Work item:
The answer must consist solely of the lines from the one containing "<th>⚙️ <strong" to the end of the entries below, repeated exactly.

** Provided records follows **

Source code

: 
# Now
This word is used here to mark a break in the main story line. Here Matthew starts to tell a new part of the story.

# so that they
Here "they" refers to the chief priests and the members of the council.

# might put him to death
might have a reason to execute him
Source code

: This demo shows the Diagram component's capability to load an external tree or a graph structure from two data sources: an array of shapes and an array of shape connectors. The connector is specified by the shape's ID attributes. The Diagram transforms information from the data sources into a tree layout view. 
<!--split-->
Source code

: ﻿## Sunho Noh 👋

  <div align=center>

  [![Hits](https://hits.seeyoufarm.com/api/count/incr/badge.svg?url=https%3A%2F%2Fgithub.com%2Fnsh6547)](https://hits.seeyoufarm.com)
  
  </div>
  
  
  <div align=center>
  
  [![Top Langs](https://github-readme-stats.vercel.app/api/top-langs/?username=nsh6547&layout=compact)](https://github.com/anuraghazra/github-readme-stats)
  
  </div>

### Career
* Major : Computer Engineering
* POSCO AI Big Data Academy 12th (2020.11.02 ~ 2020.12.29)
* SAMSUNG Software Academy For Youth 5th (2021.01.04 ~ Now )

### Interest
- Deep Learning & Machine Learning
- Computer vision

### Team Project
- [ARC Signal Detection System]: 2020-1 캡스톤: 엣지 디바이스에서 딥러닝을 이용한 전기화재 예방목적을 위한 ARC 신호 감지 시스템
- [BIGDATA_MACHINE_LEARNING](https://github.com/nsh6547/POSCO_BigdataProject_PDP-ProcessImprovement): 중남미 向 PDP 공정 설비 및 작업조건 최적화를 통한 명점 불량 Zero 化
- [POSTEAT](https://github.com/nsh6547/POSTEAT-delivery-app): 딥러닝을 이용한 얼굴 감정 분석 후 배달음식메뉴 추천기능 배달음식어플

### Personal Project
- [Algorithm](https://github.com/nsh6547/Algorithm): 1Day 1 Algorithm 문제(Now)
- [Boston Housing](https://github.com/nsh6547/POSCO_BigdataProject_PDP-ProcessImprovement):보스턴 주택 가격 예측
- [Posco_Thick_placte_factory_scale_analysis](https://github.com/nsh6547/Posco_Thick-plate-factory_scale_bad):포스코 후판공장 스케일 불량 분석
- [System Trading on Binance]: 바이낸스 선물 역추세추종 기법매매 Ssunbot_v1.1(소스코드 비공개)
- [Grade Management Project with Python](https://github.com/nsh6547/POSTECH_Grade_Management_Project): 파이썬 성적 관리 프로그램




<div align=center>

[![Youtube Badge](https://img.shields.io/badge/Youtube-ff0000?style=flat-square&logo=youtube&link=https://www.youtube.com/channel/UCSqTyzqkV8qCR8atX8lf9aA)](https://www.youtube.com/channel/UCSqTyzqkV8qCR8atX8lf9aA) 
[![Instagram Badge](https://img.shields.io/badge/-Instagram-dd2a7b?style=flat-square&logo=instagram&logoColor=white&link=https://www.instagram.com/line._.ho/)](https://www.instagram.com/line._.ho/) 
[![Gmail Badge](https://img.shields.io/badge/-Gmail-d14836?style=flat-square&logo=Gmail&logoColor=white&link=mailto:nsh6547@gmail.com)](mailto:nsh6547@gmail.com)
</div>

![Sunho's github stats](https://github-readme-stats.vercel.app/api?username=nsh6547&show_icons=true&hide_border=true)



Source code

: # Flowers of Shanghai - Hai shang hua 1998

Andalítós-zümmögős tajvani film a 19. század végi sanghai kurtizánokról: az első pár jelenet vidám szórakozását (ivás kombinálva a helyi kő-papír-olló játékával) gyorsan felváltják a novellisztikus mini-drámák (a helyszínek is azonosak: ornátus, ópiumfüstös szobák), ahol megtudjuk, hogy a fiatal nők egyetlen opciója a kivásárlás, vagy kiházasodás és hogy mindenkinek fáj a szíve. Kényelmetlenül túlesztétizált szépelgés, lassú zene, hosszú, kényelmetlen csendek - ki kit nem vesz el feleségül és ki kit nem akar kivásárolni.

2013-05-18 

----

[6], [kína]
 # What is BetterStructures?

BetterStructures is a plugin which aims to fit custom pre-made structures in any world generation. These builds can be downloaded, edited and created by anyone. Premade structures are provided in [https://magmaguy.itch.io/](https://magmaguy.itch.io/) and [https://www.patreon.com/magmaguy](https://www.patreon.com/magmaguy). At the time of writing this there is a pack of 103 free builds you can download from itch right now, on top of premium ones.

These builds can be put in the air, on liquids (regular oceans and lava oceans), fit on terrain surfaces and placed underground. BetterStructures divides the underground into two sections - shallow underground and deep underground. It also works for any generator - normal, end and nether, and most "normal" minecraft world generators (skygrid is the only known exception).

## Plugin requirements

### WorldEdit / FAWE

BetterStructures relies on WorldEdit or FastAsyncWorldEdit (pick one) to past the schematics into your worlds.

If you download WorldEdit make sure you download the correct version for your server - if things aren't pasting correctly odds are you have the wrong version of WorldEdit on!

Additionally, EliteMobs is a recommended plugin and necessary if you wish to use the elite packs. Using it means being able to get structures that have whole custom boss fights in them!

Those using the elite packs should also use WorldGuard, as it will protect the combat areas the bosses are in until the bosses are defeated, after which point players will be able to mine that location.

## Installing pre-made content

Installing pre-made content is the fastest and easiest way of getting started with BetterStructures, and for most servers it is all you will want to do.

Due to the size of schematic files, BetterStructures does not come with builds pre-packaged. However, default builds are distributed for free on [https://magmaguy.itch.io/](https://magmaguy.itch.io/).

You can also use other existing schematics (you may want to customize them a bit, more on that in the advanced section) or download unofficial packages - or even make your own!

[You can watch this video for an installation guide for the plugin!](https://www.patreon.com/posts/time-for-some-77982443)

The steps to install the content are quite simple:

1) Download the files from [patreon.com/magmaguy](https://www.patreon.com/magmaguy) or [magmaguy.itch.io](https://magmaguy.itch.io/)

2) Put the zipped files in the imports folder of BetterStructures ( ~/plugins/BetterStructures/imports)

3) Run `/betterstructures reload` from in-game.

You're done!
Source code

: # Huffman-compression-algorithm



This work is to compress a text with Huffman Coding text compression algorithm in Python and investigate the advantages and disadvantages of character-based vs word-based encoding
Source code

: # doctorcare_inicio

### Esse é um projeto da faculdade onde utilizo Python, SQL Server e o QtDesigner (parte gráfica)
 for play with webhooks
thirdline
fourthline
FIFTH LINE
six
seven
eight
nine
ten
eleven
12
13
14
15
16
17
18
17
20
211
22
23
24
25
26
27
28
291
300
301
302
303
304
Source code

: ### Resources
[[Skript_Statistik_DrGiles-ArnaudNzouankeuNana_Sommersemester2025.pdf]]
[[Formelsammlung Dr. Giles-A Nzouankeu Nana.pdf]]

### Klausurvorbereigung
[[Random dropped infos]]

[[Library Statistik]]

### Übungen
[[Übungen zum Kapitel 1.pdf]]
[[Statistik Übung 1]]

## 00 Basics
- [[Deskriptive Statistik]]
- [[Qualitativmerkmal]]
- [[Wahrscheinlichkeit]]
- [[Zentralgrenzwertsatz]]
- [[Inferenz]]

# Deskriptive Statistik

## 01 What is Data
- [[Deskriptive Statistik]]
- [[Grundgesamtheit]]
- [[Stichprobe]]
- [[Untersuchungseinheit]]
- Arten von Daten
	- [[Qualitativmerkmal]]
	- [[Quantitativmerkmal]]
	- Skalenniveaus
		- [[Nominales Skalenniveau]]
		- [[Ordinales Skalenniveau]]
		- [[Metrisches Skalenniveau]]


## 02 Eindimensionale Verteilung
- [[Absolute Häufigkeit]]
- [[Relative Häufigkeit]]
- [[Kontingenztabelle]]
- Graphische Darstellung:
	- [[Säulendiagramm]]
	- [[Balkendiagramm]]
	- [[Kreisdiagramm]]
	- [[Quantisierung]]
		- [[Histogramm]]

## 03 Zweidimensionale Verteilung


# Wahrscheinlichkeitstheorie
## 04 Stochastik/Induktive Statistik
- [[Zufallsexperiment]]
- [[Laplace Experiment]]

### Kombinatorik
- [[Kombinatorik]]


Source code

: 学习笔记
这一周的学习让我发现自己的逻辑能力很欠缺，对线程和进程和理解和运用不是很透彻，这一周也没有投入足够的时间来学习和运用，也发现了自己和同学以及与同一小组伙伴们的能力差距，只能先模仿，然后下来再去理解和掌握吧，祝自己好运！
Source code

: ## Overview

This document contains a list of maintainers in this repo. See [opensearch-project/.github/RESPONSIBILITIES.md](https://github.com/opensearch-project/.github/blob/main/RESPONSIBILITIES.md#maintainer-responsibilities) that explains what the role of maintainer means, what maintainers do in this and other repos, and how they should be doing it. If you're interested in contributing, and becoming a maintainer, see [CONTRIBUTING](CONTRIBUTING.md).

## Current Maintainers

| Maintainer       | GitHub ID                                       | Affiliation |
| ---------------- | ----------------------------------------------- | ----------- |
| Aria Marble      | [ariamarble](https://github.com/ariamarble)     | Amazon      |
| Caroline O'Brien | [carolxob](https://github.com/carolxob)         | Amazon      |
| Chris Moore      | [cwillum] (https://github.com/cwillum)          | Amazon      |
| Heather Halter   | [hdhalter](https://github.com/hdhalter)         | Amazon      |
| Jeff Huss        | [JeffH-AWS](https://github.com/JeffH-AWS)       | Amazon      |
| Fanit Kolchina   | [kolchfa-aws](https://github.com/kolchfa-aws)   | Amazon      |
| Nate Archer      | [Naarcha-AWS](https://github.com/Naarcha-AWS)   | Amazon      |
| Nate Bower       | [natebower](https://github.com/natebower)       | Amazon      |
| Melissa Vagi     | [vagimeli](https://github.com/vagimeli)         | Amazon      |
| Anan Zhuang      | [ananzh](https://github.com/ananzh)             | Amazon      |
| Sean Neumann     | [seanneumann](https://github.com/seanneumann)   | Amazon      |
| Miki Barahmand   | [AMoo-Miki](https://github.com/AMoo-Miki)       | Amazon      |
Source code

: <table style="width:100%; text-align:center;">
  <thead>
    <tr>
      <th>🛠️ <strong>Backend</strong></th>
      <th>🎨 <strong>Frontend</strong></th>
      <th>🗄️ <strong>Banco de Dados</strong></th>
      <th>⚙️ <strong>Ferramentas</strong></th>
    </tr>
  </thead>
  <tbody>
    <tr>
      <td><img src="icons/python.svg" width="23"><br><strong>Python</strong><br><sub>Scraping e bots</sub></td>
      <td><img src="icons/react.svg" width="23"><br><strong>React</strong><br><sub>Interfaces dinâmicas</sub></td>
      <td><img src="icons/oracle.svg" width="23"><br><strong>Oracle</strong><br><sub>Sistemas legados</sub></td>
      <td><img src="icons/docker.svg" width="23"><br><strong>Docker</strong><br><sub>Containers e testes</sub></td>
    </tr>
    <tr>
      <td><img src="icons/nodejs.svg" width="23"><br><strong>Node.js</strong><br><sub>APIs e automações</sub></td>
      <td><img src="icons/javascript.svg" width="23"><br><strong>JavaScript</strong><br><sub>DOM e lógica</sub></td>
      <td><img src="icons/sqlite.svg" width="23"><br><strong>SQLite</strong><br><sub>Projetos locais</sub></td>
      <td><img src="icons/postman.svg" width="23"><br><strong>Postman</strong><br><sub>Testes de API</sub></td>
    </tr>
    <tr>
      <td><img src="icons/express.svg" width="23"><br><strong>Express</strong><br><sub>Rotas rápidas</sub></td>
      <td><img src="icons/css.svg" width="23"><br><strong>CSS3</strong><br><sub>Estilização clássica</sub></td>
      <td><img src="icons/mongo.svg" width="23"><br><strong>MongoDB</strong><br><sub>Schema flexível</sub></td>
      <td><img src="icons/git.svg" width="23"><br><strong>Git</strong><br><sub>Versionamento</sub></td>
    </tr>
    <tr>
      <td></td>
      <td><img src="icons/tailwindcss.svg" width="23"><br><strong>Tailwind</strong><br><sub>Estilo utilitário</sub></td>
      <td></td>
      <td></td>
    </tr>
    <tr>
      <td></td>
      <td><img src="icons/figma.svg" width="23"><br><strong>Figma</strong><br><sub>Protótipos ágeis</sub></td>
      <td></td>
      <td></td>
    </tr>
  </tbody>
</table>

** End of Provided records **

Your solution:
      <th>⚙️ <strong>Ferramentas</strong></th>
    </tr>
  </thead>
  <tbody>
    <tr>
      <td><img src="icons/python.svg" width="23"><br><strong>Python</strong><br><sub>Scraping e bots</sub></td>
      <td><img src="icons/react.svg" width="23"><br><strong>React</strong><br><sub>Interfaces dinâmicas</sub></td>
      <td><img src="icons/oracle.svg" width="23"><br><strong>Oracle</strong><br><sub>Sistemas legados</sub></td>
      <td><img src="icons/docker.svg" width="23"><br><strong>Docker</strong><br><sub>Containers e testes</sub></td>
    </tr>
    <tr>
      <td><img src="icons/nodejs.svg" width="23"><br><strong>Node.js</strong><br><sub>APIs e automações</sub></td>
      <td><img src="icons/javascript.svg" width="23"><br><strong>JavaScript</strong><br><sub>DOM e lógica</sub></td>
      <td><img src="icons/sqlite.svg" width="23"><br><strong>SQLite</strong><br><sub>Projetos locais</sub></td>
      <td><img src="icons/postman.svg" width="23"><br><strong>Postman</strong><br><sub>Testes de API</sub></td>
    </tr>
    <tr>
      <td><img src="icons/express.svg" width="23"><br><strong>Express</strong><br><sub>Rotas rápidas</sub></td>
      <td><img src="icons/css.svg" width="23"><br><strong>CSS3</strong><br><sub>Estilização clássica</sub></td>
      <td><img src="icons/mongo.svg" width="23"><br><strong>MongoDB</strong><br><sub>Schema flexível</sub></td>
      <td><img src="icons/git.svg" width="23"><br><strong>Git</strong><br><sub>Versionamento</sub></td>
    </tr>
    <tr>
      <td></td>
      <td><img src="icons/tailwindcss.svg" width="23"><br><strong>Tailwind</strong><br><sub>Estilo utilitário</sub></td>
      <td></td>
      <td></td>
    </tr>
    <tr>
      <td></td>
      <td><img src="icons/figma.svg" width="23"><br><strong>Figma</strong><br><sub>Protótipos ágeis</sub></td>
      <td></td>
      <td></td>
    </tr>
  </tbody>
</table>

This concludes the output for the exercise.